Colliver, Jerry A. PhD
Dr. Colliver is professor and director, Statistics and Research Consulting, Southern Illinois University School of Medicine, Springfield, Ilinois.
In their recent essay, Hak and Maguire promote the use of qualitative studies of the tutorial process in problem-based learning (PBL).1 The authors say that “Research to date has largely neglected to focus on the actual activities and learning processes that mediate and moderate the relationship between PBL programs and their cognitive outcomes.” They say “it is not known exactly how PBL produces positive educational outcomes. In particular, it is unclear which aspects of the PBL tutorial process are essential for producing them.” Their remedy is qualitative studies: “Only qualitative studies of the tutorial process itself can help us begin to understand what kinds of student and tutor behaviors contribute to the desired cognitive effects of PBL groups.”
My concern is that this recommendation is based on the presumption that there is something to understand—that PBL really works. However, numerous research studies and several literature reviews reveal no persuasive evidence for the effectiveness of PBL curricula.2 In my overview of research on PBL curricula, I concluded that the results showed “no convincing evidence that PBL improves knowledge base and clinical performance, certainly not of the magnitude expected given the resources required for a PBL curriculum.”2 In a commentary on my overview, Norman and Schmidt acknowledged that “PBL does not result in dramatic differences in cognitive outcomes… (it) has been oversold by its advocates, promising enormous benefits and largely ignoring the associated resource costs.”3 In an earlier paper (cited by Hak and Maguire), Norman and Schmidt said, “It is ironic that a professional community that prides itself on adherence to the scientific method has swung so strongly toward this innovation, despite considerable evidence that the differences in favor of PBL, at least at the level of curriculum comparisons, are small indeed.”4
I agree that the differences “are small indeed,” but I hasten to add that even those small differences are not convincingly attributable to PBL.2 For the most part, the differences were obtained with non-randomized comparisons; students were self-selected or selected by special PBL admissions committees. This biased the results in favor of PBL, as shown by pre-existing differences between the PBL- and standard-curriculum groups that were of the same magnitude as the outcome differences. Other studies started out as randomized, but, because of differential participation in certain evaluation activities (e.g., a standardized patient exercise), the comparisons showing favorable results for interpersonal skills were again biased in favor of PBL. One quasi-randomized study that compared three curriculum types over five years of training showed a medium-sized difference in diagnostic reasoning for the last year of training.5 But a further analysis of those data showed that the effect of curriculum was roughly equivalent to an effect of only an additional three or four weeks of medical school training. (Would other studies show equally negligible effects if their results could be transformed into a familiar metric?) Another study reported large effects on students' performances in paper cases, but case scoring was based on student compliance with the usual steps of PBL (which are not a part of standard curricula) and conventional scoring showed no effect on diagnostic accuracy (89% versus 89%).6 More disturbing than these small and unconvincing differences are the reports of negative (and sizable) effects of PBL on licensure examination performances.
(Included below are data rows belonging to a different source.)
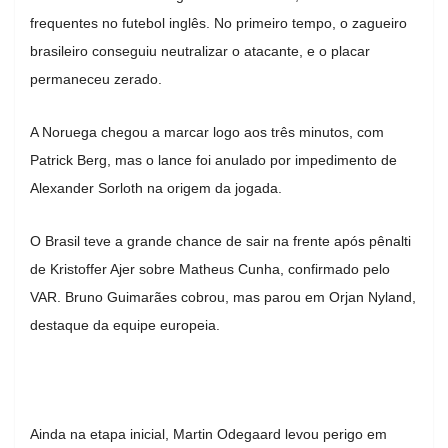
frequentes no futebol inglês. No primeiro tempo, o zagueiro
brasileiro conseguiu neutralizar o atacante, e o placar
permaneceu zerado.
A Noruega chegou a marcar logo aos três minutos, com
Patrick Berg, mas o lance foi anulado por impedimento de
Alexander Sorloth na origem da jogada.
O Brasil teve a grande chance de sair na frente após pênalti
de Kristoffer Ajer sobre Matheus Cunha, confirmado pelo
VAR. Bruno Guimarães cobrou, mas parou em Orjan Nyland,
destaque da equipe europeia.
Ainda na etapa inicial, Martin Odegaard levou perigo em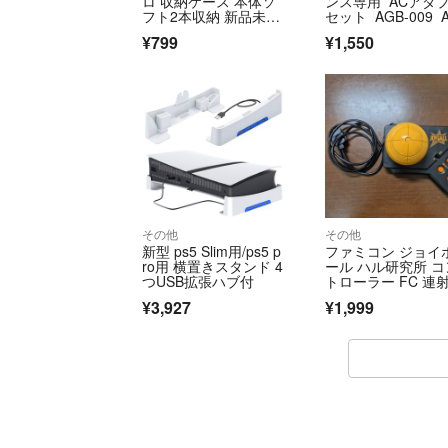
ロ 収納ケース 本体ソ
ンス専用 ACアダ
フト2本収納 新品未使
セット AGB-009 
用
B-008
¥799
¥1,550
その他
その他
新型 ps5 Slim用/ps5 p
ファミコン ジョイ
ro用 横置きスタンド 4
ール ハル研究所 コ
つUSB拡張ハブ付
トローラー FC 連
ー 連射
¥3,927
¥1,999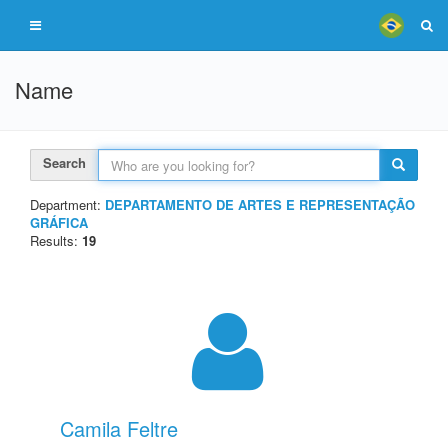
Name
Search
Department:
DEPARTAMENTO DE ARTES E REPRESENTAÇÃO
GRÁFICA
Results:
19
Camila Feltre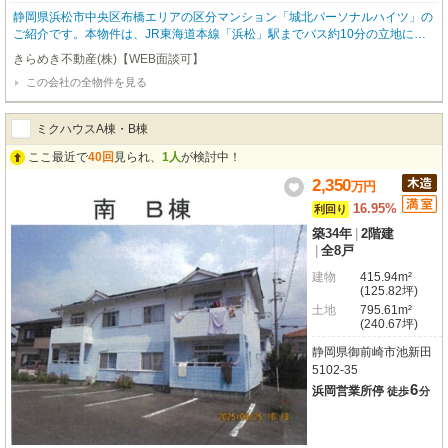
静岡県浜松市中央区布橋エリアの区分マンション「城北パーソナルハイツ」の
ご紹介です。本物件は、JR東海道本線「浜松」駅までバス約10分の立地にあ
る、鉄筋コンクリート造5階建・3階部分の1Rマンションです。価格は95万円
きらめき不動産(株)【WEB面談可】
と、初めての不動産投資や少額投資をご検討の方にも検討しやすい価格帯。専
この会社の全物件を見る
有面積は16.16㎡、シンプルな1Rタイプのため、賃貸用・セカンドハウス・自
己利用など幅広い用途でご検討いただけます。現在は空室のため、室内確認後
にリフォーム内容や賃貸募集条件を自由に検討しやすい点もポイントです。管
ミクハウスA棟・B棟
理会社は日本ハウズイング、管理形態は全部委託・巡回管理となっておりま
す。管理費は月額7,850円、修繕積立金は月額5,850円。ランニングコストを踏
ここ最近で
40回
見られ、
1人
が検討中！
まえながら、浜松エリアで低価格帯の区分マンションをお探しの方におすすめ
2,350
万
円
です。
16.95%
利回り
築34年
|
2階建
|
全8戸
建物
415.94m²
(125.82坪)
土地
795.61m²
(240.67坪)
静岡県御前崎市池新田
5102-35
6
浜岡営業所停
徒歩
分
My point then is that there is no need for qualitative studies of tutorial groups to determine what makes PBL curricula effective. The evidence shows that PBL curricula have no effect, except for a possible deleterious effect on licensure examination performance (and PBL's reliance on novice students rather than faculty experts for teaching basic science in PBL easily explains the latter, without the need for qualitative studies). Surprisingly, some advocates of PBL dismiss the evidence, saying that the curriculum studies were premature and that qualitative studies should have been conducted first to determine what PBL actually is (presumably in the sense of what makes it effective). Maybe so, but this is no reason for dismissing the evidence to date; the enthusiasm for innovative educational methods should not preclude a critical examination of the evidence. And in light of that evidence, Hak and Maguire's call for qualitative studies does not seem indicated.
1. Hak T, Maguire P. Group process: the black box of studies on problem-based learning. Acad Med. 2000;75:769–72.
2. Colliver JA. Effectiveness of problem-based learning curricula: research and theory. Acad Med. 2000;75:259–66.
3. Norman GR, Schmidt HG. Effectiveness of problem based learning curricula: theory, practice, and paper darts. Med Educ. 2000;34:721–8.
4. Norman GR, Schmidt HG. The psychological basis of problem-based learning: a review of the evidence. Acad Med. 1992;67:557–65.
5. Schmidt HG, Machiels-Bongaerts M, Hermans H, ten Cate TJ, Venecamp R, Boshuizen HPA. The development of diagnostic competence: comparison of a problem-based, an integrated, and a conventional medical curriculum. Acad Med. 1996;71:654–8.
6. Hmelo CE. Cognitive consequences of problem-based learning for the early development of medical expertise. Teach Learn Med. 1998;10:92–100.